[The task]
Your response should consist of the lines below, printed exactly.

[[ Data supplied, beginning ]]

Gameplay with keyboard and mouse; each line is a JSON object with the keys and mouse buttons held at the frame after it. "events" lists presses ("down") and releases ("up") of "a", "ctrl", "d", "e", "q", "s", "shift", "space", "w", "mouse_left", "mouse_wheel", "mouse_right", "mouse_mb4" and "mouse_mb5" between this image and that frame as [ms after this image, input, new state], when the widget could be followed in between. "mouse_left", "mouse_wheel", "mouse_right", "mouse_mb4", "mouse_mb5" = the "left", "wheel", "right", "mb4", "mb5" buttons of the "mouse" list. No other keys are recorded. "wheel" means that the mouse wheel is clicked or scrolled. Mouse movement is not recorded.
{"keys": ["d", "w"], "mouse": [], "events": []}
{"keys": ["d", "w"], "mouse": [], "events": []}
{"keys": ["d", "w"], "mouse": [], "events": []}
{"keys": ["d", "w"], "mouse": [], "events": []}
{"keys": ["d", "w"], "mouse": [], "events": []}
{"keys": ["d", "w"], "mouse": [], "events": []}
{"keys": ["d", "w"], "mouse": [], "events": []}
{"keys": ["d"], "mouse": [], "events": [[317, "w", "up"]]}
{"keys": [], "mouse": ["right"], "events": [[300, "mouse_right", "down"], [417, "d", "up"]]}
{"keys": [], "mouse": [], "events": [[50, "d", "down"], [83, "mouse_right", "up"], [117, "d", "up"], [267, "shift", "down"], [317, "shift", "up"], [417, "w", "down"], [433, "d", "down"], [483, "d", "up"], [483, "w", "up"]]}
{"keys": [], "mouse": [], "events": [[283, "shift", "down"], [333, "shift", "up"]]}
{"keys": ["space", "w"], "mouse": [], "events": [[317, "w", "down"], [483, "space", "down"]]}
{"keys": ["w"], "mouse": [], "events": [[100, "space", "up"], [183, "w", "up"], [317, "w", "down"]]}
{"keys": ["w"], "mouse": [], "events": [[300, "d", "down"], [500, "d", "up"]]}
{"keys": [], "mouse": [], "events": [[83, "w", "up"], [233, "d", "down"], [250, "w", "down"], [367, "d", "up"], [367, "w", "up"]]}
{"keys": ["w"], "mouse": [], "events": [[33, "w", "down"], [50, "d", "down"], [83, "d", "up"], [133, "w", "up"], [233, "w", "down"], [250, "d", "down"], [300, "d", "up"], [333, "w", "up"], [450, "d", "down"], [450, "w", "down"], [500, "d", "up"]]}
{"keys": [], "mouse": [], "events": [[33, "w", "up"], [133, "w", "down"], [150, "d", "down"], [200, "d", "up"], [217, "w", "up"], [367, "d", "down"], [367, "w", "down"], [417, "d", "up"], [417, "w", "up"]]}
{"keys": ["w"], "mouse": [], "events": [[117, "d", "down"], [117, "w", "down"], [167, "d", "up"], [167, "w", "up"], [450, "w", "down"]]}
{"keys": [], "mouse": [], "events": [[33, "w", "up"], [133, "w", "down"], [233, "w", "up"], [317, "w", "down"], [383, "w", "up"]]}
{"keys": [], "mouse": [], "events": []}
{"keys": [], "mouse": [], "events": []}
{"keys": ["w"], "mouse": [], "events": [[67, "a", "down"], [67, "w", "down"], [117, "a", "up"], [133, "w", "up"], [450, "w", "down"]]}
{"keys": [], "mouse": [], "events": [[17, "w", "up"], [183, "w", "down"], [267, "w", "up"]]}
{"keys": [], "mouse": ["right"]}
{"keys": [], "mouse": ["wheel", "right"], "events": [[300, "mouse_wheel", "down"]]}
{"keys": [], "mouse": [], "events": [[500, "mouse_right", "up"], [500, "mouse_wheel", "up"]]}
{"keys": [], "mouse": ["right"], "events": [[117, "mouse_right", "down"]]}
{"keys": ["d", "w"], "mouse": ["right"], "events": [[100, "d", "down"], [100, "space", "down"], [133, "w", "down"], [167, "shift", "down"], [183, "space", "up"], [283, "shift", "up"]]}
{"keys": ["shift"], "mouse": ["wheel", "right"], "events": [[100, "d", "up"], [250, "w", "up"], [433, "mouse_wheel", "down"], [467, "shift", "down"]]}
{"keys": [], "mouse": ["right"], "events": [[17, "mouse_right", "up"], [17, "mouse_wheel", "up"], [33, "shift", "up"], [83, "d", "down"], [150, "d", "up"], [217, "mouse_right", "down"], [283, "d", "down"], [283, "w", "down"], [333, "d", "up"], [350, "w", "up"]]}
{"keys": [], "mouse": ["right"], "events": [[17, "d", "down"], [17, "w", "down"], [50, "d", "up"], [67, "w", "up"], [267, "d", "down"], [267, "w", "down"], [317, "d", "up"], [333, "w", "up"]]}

[[ Data supplied, end ]]

[Reply to the exercise]
Gameplay with keyboard and mouse; each line is a JSON object with the keys and mouse buttons held at the frame after it. "events" lists presses ("down") and releases ("up") of "a", "ctrl", "d", "e", "q", "s", "shift", "space", "w", "mouse_left", "mouse_wheel", "mouse_right", "mouse_mb4" and "mouse_mb5" between this image and that frame as [ms after this image, input, new state], when the widget could be followed in between. "mouse_left", "mouse_wheel", "mouse_right", "mouse_mb4", "mouse_mb5" = the "left", "wheel", "right", "mb4", "mb5" buttons of the "mouse" list. No other keys are recorded. "wheel" means that the mouse wheel is clicked or scrolled. Mouse movement is not recorded.
{"keys": ["d", "w"], "mouse": [], "events": []}
{"keys": ["d", "w"], "mouse": [], "events": []}
{"keys": ["d", "w"], "mouse": [], "events": []}
{"keys": ["d", "w"], "mouse": [], "events": []}
{"keys": ["d", "w"], "mouse": [], "events": []}
{"keys": ["d", "w"], "mouse": [], "events": []}
{"keys": ["d", "w"], "mouse": [], "events": []}
{"keys": ["d"], "mouse": [], "events": [[317, "w", "up"]]}
{"keys": [], "mouse": ["right"], "events": [[300, "mouse_right", "down"], [417, "d", "up"]]}
{"keys": [], "mouse": [], "events": [[50, "d", "down"], [83, "mouse_right", "up"], [117, "d", "up"], [267, "shift", "down"], [317, "shift", "up"], [417, "w", "down"], [433, "d", "down"], [483, "d", "up"], [483, "w", "up"]]}
{"keys": [], "mouse": [], "events": [[283, "shift", "down"], [333, "shift", "up"]]}
{"keys": ["space", "w"], "mouse": [], "events": [[317, "w", "down"], [483, "space", "down"]]}
{"keys": ["w"], "mouse": [], "events": [[100, "space", "up"], [183, "w", "up"], [317, "w", "down"]]}
{"keys": ["w"], "mouse": [], "events": [[300, "d", "down"], [500, "d", "up"]]}
{"keys": [], "mouse": [], "events": [[83, "w", "up"], [233, "d", "down"], [250, "w", "down"], [367, "d", "up"], [367, "w", "up"]]}
{"keys": ["w"], "mouse": [], "events": [[33, "w", "down"], [50, "d", "down"], [83, "d", "up"], [133, "w", "up"], [233, "w", "down"], [250, "d", "down"], [300, "d", "up"], [333, "w", "up"], [450, "d", "down"], [450, "w", "down"], [500, "d", "up"]]}
{"keys": [], "mouse": [], "events": [[33, "w", "up"], [133, "w", "down"], [150, "d", "down"], [200, "d", "up"], [217, "w", "up"], [367, "d", "down"], [367, "w", "down"], [417, "d", "up"], [417, "w", "up"]]}
{"keys": ["w"], "mouse": [], "events": [[117, "d", "down"], [117, "w", "down"], [167, "d", "up"], [167, "w", "up"], [450, "w", "down"]]}
{"keys": [], "mouse": [], "events": [[33, "w", "up"], [133, "w", "down"], [233, "w", "up"], [317, "w", "down"], [383, "w", "up"]]}
{"keys": [], "mouse": [], "events": []}
{"keys": [], "mouse": [], "events": []}
{"keys": ["w"], "mouse": [], "events": [[67, "a", "down"], [67, "w", "down"], [117, "a", "up"], [133, "w", "up"], [450, "w", "down"]]}
{"keys": [], "mouse": [], "events": [[17, "w", "up"], [183, "w", "down"], [267, "w", "up"]]}
{"keys": [], "mouse": ["right"]}
{"keys": [], "mouse": ["wheel", "right"], "events": [[300, "mouse_wheel", "down"]]}
{"keys": [], "mouse": [], "events": [[500, "mouse_right", "up"], [500, "mouse_wheel", "up"]]}
{"keys": [], "mouse": ["right"], "events": [[117, "mouse_right", "down"]]}
{"keys": ["d", "w"], "mouse": ["right"], "events": [[100, "d", "down"], [100, "space", "down"], [133, "w", "down"], [167, "shift", "down"], [183, "space", "up"], [283, "shift", "up"]]}
{"keys": ["shift"], "mouse": ["wheel", "right"], "events": [[100, "d", "up"], [250, "w", "up"], [433, "mouse_wheel", "down"], [467, "shift", "down"]]}
{"keys": [], "mouse": ["right"], "events": [[17, "mouse_right", "up"], [17, "mouse_wheel", "up"], [33, "shift", "up"], [83, "d", "down"], [150, "d", "up"], [217, "mouse_right", "down"], [283, "d", "down"], [283, "w", "down"], [333, "d", "up"], [350, "w", "up"]]}
{"keys": [], "mouse": ["right"], "events": [[17, "d", "down"], [17, "w", "down"], [50, "d", "up"], [67, "w", "up"], [267, "d", "down"], [267, "w", "down"], [317, "d", "up"], [333, "w", "up"]]}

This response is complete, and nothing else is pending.